Retype every line of the listing below, keeping each word, capital letter and punctuation mark unchanged.

++++

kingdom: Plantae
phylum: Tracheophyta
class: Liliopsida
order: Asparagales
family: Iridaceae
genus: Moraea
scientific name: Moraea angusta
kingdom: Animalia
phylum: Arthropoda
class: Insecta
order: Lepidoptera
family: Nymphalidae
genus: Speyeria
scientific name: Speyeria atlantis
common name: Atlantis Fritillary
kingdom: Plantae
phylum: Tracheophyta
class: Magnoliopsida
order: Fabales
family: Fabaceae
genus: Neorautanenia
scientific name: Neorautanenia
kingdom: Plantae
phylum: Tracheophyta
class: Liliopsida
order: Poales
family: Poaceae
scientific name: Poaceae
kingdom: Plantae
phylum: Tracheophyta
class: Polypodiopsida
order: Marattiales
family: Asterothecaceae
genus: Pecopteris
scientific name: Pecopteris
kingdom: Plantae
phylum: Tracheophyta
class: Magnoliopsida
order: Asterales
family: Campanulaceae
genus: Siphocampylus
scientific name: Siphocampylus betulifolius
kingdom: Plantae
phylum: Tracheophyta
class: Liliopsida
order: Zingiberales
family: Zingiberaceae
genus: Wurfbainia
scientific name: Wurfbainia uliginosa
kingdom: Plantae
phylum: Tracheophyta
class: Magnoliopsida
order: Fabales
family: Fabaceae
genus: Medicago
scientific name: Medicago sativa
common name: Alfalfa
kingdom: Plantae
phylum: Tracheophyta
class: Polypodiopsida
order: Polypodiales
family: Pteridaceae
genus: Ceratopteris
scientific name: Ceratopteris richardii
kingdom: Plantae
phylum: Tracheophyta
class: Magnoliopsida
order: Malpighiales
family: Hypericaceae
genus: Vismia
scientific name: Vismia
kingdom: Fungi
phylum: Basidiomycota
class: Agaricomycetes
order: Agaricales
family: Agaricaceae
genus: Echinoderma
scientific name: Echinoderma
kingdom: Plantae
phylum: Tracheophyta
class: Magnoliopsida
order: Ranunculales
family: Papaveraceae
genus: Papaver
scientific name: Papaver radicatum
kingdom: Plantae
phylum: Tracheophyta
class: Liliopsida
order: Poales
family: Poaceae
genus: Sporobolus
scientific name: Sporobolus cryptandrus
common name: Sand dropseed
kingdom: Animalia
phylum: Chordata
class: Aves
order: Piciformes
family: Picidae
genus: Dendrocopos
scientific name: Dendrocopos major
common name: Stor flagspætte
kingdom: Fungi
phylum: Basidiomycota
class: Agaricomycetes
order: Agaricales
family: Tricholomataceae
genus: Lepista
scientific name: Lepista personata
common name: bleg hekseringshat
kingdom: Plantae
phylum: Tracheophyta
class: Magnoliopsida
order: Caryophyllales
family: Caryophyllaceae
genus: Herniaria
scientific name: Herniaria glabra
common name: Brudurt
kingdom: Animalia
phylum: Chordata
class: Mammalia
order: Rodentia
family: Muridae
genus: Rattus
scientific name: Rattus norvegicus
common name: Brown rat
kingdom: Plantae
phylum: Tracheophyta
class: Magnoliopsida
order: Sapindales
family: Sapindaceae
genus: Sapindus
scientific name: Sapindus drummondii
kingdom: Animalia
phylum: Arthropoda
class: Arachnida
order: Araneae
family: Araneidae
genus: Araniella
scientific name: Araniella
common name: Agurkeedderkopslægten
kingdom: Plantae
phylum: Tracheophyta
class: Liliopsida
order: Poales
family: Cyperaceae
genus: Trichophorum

++++

# [RESULT OF THE EXERCISE]
kingdom: Plantae
phylum: Tracheophyta
class: Liliopsida
order: Asparagales
family: Iridaceae
genus: Moraea
scientific name: Moraea angusta
kingdom: Animalia
phylum: Arthropoda
class: Insecta
order: Lepidoptera
family: Nymphalidae
genus: Speyeria
scientific name: Speyeria atlantis
common name: Atlantis Fritillary
kingdom: Plantae
phylum: Tracheophyta
class: Magnoliopsida
order: Fabales
family: Fabaceae
genus: Neorautanenia
scientific name: Neorautanenia
kingdom: Plantae
phylum: Tracheophyta
class: Liliopsida
order: Poales
family: Poaceae
scientific name: Poaceae
kingdom: Plantae
phylum: Tracheophyta
class: Polypodiopsida
order: Marattiales
family: Asterothecaceae
genus: Pecopteris
scientific name: Pecopteris
kingdom: Plantae
phylum: Tracheophyta
class: Magnoliopsida
order: Asterales
family: Campanulaceae
genus: Siphocampylus
scientific name: Siphocampylus betulifolius
kingdom: Plantae
phylum: Tracheophyta
class: Liliopsida
order: Zingiberales
family: Zingiberaceae
genus: Wurfbainia
scientific name: Wurfbainia uliginosa
kingdom: Plantae
phylum: Tracheophyta
class: Magnoliopsida
order: Fabales
family: Fabaceae
genus: Medicago
scientific name: Medicago sativa
common name: Alfalfa
kingdom: Plantae
phylum: Tracheophyta
class: Polypodiopsida
order: Polypodiales
family: Pteridaceae
genus: Ceratopteris
scientific name: Ceratopteris richardii
kingdom: Plantae
phylum: Tracheophyta
class: Magnoliopsida
order: Malpighiales
family: Hypericaceae
genus: Vismia
scientific name: Vismia
kingdom: Fungi
phylum: Basidiomycota
class: Agaricomycetes
order: Agaricales
family: Agaricaceae
genus: Echinoderma
scientific name: Echinoderma
kingdom: Plantae
phylum: Tracheophyta
class: Magnoliopsida
order: Ranunculales
family: Papaveraceae
genus: Papaver
scientific name: Papaver radicatum
kingdom: Plantae
phylum: Tracheophyta
class: Liliopsida
order: Poales
family: Poaceae
genus: Sporobolus
scientific name: Sporobolus cryptandrus
common name: Sand dropseed
kingdom: Animalia
phylum: Chordata
class: Aves
order: Piciformes
family: Picidae
genus: Dendrocopos
scientific name: Dendrocopos major
common name: Stor flagspætte
kingdom: Fungi
phylum: Basidiomycota
class: Agaricomycetes
order: Agaricales
family: Tricholomataceae
genus: Lepista
scientific name: Lepista personata
common name: bleg hekseringshat
kingdom: Plantae
phylum: Tracheophyta
class: Magnoliopsida
order: Caryophyllales
family: Caryophyllaceae
genus: Herniaria
scientific name: Herniaria glabra
common name: Brudurt
kingdom: Animalia
phylum: Chordata
class: Mammalia
order: Rodentia
family: Muridae
genus: Rattus
scientific name: Rattus norvegicus
common name: Brown rat
kingdom: Plantae
phylum: Tracheophyta
class: Magnoliopsida
order: Sapindales
family: Sapindaceae
genus: Sapindus
scientific name: Sapindus drummondii
kingdom: Animalia
phylum: Arthropoda
class: Arachnida
order: Araneae
family: Araneidae
genus: Araniella
scientific name: Araniella
common name: Agurkeedderkopslægten
kingdom: Plantae
phylum: Tracheophyta
class: Liliopsida
order: Poales
family: Cyperaceae
genus: Trichophorum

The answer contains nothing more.